Material to process:
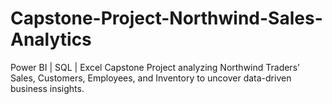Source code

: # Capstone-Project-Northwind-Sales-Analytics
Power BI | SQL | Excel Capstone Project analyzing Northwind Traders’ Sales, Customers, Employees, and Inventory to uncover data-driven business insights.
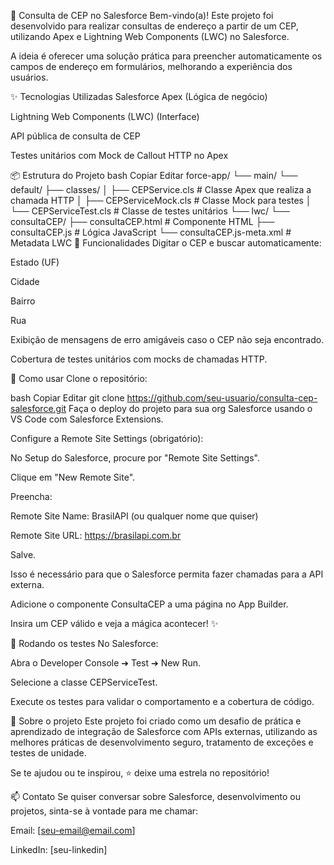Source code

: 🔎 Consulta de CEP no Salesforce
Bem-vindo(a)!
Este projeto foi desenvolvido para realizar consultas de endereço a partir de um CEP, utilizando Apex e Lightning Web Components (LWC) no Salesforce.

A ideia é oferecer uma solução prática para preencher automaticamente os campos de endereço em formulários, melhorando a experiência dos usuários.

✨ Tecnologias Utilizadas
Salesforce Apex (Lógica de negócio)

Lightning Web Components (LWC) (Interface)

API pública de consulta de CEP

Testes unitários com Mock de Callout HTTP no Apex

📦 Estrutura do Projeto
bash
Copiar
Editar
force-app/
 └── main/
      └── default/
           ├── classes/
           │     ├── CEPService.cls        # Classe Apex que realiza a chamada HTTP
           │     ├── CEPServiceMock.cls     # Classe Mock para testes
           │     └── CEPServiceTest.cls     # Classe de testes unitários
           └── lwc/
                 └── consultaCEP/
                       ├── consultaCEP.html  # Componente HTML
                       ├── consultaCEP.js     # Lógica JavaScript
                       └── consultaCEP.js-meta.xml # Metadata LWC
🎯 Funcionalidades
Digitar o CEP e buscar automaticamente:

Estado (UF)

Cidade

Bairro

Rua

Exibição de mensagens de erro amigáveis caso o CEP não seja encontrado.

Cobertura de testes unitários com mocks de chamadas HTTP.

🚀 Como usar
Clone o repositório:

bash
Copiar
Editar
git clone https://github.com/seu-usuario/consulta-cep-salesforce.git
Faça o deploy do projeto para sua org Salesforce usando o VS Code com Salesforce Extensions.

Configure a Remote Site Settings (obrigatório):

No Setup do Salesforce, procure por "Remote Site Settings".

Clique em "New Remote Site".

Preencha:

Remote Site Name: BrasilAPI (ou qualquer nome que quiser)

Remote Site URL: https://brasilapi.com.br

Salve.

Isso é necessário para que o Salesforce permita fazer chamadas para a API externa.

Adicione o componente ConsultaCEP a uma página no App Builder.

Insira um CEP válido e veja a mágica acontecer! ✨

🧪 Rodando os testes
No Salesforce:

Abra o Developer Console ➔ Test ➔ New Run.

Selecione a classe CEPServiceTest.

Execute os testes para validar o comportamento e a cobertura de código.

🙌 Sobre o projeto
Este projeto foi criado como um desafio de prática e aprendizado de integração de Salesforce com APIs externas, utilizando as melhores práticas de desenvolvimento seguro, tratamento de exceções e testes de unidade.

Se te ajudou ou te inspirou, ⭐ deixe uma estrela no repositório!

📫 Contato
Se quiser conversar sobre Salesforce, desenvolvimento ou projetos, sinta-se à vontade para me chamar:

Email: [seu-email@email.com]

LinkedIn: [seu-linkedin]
* * *
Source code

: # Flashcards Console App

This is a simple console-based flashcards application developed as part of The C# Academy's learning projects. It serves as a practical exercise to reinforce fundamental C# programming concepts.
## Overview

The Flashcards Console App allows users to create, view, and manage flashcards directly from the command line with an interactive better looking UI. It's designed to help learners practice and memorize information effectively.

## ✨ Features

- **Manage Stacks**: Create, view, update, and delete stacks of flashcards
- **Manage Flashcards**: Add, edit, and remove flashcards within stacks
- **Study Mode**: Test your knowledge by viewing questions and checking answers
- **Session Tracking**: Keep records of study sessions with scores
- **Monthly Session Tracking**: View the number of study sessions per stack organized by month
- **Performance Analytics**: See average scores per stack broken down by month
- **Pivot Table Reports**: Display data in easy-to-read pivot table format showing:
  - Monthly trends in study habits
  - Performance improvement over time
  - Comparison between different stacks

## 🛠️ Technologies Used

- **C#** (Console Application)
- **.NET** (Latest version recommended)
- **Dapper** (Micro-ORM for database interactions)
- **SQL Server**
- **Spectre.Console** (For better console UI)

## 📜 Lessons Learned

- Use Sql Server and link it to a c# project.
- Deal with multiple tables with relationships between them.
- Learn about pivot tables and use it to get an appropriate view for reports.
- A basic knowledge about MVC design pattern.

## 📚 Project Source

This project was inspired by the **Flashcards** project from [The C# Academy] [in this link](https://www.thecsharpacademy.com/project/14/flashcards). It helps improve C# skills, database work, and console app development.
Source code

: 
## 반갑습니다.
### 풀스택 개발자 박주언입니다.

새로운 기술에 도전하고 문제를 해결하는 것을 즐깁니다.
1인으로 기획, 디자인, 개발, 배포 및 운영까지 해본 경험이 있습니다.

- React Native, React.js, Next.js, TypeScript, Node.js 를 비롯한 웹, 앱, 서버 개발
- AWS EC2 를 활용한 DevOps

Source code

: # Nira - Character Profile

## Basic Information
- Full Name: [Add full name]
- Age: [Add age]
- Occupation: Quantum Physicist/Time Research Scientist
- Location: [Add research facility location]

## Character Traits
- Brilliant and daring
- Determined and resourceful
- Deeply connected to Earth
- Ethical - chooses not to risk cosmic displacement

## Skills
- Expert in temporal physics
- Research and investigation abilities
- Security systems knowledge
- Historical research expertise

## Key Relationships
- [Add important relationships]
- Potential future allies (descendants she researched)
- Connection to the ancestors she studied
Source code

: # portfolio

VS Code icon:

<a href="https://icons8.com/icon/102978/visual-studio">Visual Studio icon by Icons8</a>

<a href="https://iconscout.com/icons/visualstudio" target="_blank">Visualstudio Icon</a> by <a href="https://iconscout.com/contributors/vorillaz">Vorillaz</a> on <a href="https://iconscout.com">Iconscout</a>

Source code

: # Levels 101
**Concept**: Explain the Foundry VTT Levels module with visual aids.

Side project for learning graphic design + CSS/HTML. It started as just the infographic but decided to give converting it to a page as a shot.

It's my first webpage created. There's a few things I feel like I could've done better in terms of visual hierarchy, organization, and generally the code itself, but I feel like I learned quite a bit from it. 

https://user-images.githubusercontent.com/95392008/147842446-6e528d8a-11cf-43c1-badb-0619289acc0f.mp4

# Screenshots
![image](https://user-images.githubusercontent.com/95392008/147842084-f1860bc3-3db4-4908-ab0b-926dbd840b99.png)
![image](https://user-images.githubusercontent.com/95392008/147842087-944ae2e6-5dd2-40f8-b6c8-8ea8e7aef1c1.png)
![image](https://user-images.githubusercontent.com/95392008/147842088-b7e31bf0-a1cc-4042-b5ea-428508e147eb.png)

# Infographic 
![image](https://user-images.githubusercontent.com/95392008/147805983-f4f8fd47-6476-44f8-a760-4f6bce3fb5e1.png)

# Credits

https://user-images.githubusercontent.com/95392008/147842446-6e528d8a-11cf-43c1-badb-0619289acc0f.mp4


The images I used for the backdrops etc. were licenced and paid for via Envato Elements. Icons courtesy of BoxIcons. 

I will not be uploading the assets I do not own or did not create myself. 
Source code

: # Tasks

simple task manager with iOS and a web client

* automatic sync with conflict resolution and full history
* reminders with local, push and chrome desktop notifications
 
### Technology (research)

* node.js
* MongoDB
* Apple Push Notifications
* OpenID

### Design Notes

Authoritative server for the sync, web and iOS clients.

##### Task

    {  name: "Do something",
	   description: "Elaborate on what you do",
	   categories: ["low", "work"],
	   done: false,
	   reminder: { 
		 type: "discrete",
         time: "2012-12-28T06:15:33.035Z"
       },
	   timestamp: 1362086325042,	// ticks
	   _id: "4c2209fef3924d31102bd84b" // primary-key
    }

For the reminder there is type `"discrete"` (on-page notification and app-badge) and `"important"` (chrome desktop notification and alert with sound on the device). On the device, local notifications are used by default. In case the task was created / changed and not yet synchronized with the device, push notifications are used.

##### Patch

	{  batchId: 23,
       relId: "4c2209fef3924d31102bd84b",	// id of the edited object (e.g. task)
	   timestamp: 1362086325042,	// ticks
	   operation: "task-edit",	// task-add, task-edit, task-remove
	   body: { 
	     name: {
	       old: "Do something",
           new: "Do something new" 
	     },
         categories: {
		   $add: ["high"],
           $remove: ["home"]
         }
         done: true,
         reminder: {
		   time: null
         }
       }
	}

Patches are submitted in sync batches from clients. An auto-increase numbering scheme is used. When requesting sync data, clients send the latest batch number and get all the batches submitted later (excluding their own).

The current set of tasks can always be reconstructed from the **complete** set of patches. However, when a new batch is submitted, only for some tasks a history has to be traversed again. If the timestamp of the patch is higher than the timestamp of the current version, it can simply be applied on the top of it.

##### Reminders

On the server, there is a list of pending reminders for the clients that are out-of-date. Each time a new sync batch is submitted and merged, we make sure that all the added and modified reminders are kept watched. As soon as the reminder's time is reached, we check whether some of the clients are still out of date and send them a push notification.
--
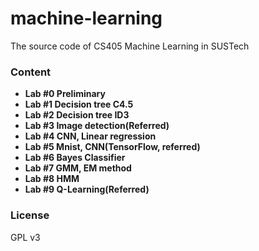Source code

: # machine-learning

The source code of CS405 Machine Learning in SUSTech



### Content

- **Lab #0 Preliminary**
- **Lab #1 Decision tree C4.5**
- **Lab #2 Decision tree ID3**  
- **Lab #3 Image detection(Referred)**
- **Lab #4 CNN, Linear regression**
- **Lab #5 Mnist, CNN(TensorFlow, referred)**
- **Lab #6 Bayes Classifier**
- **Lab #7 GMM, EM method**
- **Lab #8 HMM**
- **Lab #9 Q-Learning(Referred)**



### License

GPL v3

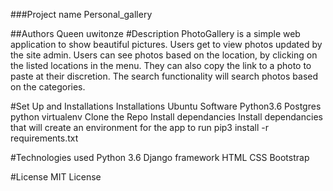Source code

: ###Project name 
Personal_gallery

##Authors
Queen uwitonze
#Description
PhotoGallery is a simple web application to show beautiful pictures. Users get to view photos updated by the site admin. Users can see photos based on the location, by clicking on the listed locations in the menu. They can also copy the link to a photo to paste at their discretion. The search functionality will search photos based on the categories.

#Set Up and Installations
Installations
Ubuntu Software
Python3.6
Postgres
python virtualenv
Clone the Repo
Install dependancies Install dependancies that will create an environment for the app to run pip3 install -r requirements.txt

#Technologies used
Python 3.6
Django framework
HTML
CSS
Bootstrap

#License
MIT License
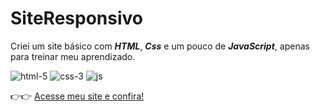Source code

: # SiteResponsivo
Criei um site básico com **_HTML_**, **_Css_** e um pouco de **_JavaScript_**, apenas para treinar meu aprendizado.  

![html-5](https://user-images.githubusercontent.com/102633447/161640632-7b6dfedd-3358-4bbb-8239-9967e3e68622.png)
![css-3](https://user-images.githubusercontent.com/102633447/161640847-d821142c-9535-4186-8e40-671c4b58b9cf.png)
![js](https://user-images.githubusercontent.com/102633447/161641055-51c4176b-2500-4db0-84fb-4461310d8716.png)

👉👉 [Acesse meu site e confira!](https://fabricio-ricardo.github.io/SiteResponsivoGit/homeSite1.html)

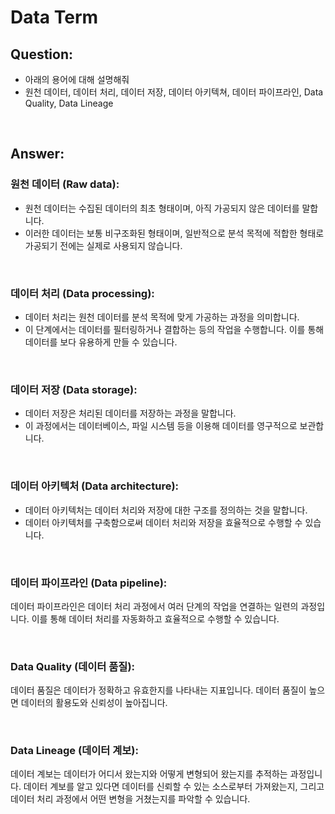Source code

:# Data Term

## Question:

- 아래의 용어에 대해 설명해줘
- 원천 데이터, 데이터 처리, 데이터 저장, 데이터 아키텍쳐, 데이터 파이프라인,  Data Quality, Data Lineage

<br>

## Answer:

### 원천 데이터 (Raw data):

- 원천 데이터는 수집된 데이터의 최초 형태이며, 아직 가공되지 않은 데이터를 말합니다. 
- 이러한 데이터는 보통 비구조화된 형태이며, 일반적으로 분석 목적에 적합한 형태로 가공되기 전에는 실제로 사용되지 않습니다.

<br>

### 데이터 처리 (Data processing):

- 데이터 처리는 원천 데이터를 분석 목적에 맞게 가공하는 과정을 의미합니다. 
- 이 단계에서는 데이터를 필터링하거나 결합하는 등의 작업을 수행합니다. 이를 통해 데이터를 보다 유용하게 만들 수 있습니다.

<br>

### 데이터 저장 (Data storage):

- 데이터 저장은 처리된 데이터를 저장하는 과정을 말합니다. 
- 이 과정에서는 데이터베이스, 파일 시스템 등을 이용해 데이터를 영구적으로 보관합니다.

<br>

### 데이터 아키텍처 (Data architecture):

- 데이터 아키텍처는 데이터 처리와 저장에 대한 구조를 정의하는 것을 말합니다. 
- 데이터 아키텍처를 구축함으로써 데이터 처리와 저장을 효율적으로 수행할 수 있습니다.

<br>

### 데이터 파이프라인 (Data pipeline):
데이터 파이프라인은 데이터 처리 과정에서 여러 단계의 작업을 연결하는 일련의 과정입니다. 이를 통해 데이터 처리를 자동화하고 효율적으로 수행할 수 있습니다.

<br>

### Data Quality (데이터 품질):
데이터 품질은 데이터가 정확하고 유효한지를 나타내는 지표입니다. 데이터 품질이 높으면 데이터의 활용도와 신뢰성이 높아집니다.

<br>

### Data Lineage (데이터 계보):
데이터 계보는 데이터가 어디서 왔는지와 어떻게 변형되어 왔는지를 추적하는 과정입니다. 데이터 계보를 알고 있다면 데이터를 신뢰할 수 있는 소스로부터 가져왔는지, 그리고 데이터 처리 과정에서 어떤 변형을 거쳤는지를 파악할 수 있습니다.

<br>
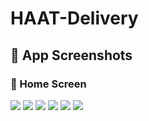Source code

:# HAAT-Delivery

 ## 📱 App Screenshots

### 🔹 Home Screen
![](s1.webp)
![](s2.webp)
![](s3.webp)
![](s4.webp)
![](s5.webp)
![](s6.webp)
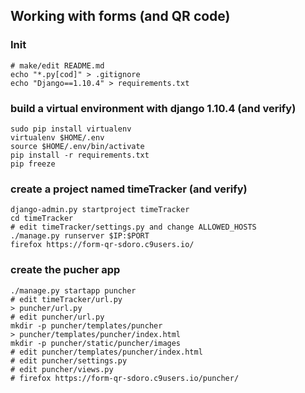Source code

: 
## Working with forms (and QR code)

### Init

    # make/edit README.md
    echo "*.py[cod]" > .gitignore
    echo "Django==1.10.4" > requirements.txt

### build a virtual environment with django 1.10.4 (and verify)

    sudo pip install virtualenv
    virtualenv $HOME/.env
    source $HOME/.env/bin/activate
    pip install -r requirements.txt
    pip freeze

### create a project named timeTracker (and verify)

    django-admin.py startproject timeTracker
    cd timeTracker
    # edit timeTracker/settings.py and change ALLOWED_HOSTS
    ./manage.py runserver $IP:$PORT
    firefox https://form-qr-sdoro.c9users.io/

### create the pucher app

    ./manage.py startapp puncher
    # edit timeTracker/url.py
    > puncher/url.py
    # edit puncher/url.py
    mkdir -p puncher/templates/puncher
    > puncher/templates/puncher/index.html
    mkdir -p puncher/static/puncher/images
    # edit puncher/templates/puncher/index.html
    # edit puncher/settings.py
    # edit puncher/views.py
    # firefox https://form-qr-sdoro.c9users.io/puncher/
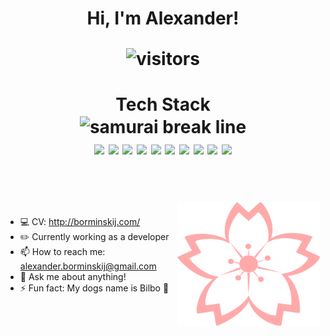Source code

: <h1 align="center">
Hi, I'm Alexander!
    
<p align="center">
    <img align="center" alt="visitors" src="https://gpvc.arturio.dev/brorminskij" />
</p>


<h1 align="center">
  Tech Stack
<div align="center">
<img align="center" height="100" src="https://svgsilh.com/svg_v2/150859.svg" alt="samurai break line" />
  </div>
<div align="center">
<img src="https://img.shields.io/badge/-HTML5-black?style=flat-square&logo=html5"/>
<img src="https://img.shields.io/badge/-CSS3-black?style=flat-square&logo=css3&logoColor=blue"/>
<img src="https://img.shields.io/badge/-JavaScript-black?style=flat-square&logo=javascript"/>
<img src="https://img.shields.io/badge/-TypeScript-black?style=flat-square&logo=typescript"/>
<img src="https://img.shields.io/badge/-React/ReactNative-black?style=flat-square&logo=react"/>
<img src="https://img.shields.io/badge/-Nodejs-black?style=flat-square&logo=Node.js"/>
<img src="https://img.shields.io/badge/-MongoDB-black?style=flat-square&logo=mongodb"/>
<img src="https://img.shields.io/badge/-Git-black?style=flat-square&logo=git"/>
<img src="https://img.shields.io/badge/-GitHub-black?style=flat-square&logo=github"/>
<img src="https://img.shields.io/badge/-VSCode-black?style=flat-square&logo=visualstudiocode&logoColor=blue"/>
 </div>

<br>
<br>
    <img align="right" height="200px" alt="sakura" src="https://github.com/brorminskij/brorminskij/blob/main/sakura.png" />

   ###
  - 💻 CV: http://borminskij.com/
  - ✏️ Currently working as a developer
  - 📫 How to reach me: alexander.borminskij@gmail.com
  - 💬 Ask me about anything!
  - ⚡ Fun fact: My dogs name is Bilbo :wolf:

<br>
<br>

Task goal: Search the entries above for lines containing the word "black", and copy each one.

Response:
<img src="https://img.shields.io/badge/-HTML5-black?style=flat-square&logo=html5"/>
<img src="https://img.shields.io/badge/-CSS3-black?style=flat-square&logo=css3&logoColor=blue"/>
<img src="https://img.shields.io/badge/-JavaScript-black?style=flat-square&logo=javascript"/>
<img src="https://img.shields.io/badge/-TypeScript-black?style=flat-square&logo=typescript"/>
<img src="https://img.shields.io/badge/-React/ReactNative-black?style=flat-square&logo=react"/>
<img src="https://img.shields.io/badge/-Nodejs-black?style=flat-square&logo=Node.js"/>
<img src="https://img.shields.io/badge/-MongoDB-black?style=flat-square&logo=mongodb"/>
<img src="https://img.shields.io/badge/-Git-black?style=flat-square&logo=git"/>
<img src="https://img.shields.io/badge/-GitHub-black?style=flat-square&logo=github"/>
<img src="https://img.shields.io/badge/-VSCode-black?style=flat-square&logo=visualstudiocode&logoColor=blue"/>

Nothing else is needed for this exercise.